Nonreligious people have no such easy out. Their moral accountability is not to some whimsical spirit in the sky, famous for easy absolutions: three Hail Marys and ten seconds of contrition. They must account to themselves and live with their own conduct; they cannot shift their short-comings onto God’s shoulders. Therefore they have to be more careful about making mistakes, and this leads naturally to an acute sensitivity to the plight of their fellow human beings. The social instincts, said the agnostic Charles Darwin, lead naturally to the golden rule.

We who call ourselves humanist or agnostic or atheist don’t have the available remedy of luxuriating in the pat explanations of ancient texts or the bumptious pronouncements of holy men. To a greater degree than those who get answers from priests, preachers, imams, or rabbis, we nonbelievers must invest more of ourselves in the great wrestling with our nature, and surely, our fate as mortal beings. How many times have all of us been asked by people of faith how it is that our lives can have meaning in the absence of a belief in a god and an afterlife? Unlike the blindly faithful, we refuse to find our meaning in the worship of death and in the chimera of an eternal life.

Appleman sums it up with grace and directness as only a poet can:

Once definitely done with our adolescent longing for the Absolute, we would find this world valuable after all, and poignantly valuable precisely because it is not eternal.
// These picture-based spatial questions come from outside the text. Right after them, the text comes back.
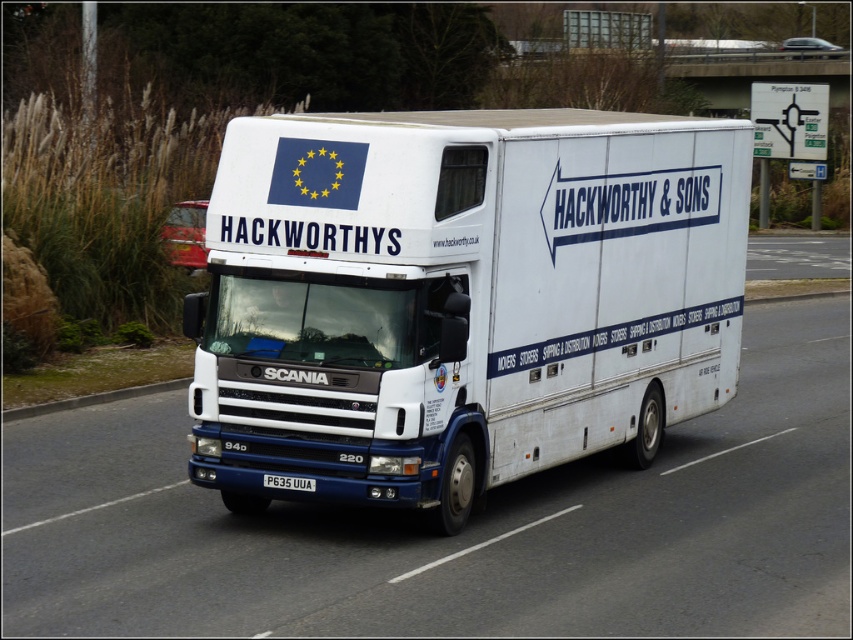
Can you confirm if white matte trailer truck at center is shorter than white plastic license plate at center?

Incorrect, white matte trailer truck at center's height does not fall short of white plastic license plate at center's.

Where is `white matte trailer truck at center`? The image size is (853, 640). white matte trailer truck at center is located at coordinates (460, 298).

Identify the location of white matte trailer truck at center. The image size is (853, 640). (460, 298).

Can you confirm if white matte trailer truck at center is shorter than white glossy truck at center?

Indeed, white matte trailer truck at center has a lesser height compared to white glossy truck at center.

Find the location of `white matte trailer truck at center`. white matte trailer truck at center is located at coordinates (460, 298).

I want to click on white matte trailer truck at center, so click(460, 298).

Is point (648, 592) positioned before point (305, 488)?

Yes.

Is white glossy truck at center below white plastic license plate at center?

Yes, white glossy truck at center is below white plastic license plate at center.

Is point (788, 625) farther from viewer compared to point (312, 490)?

No, it is not.

Locate an element on the screen. white glossy truck at center is located at coordinates (460, 532).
Doomed to extinction, our loves, our work, our friendships, our tastes are all painfully precious. We look about us, on the streets and in the subways, and discover that we are beautiful because we are mortal, priceless because we are so rare in the universe and so fleeting. Whatever we are, whatever we make of ourselves: that is all we will ever have—and that, in its profound simplicity, is the meaning of life.

The Labyrinth is perhaps the book we have been waiting for, the one Philip Appleman has been waiting a lifetime to write. It is a comfort. Let it also be a companion.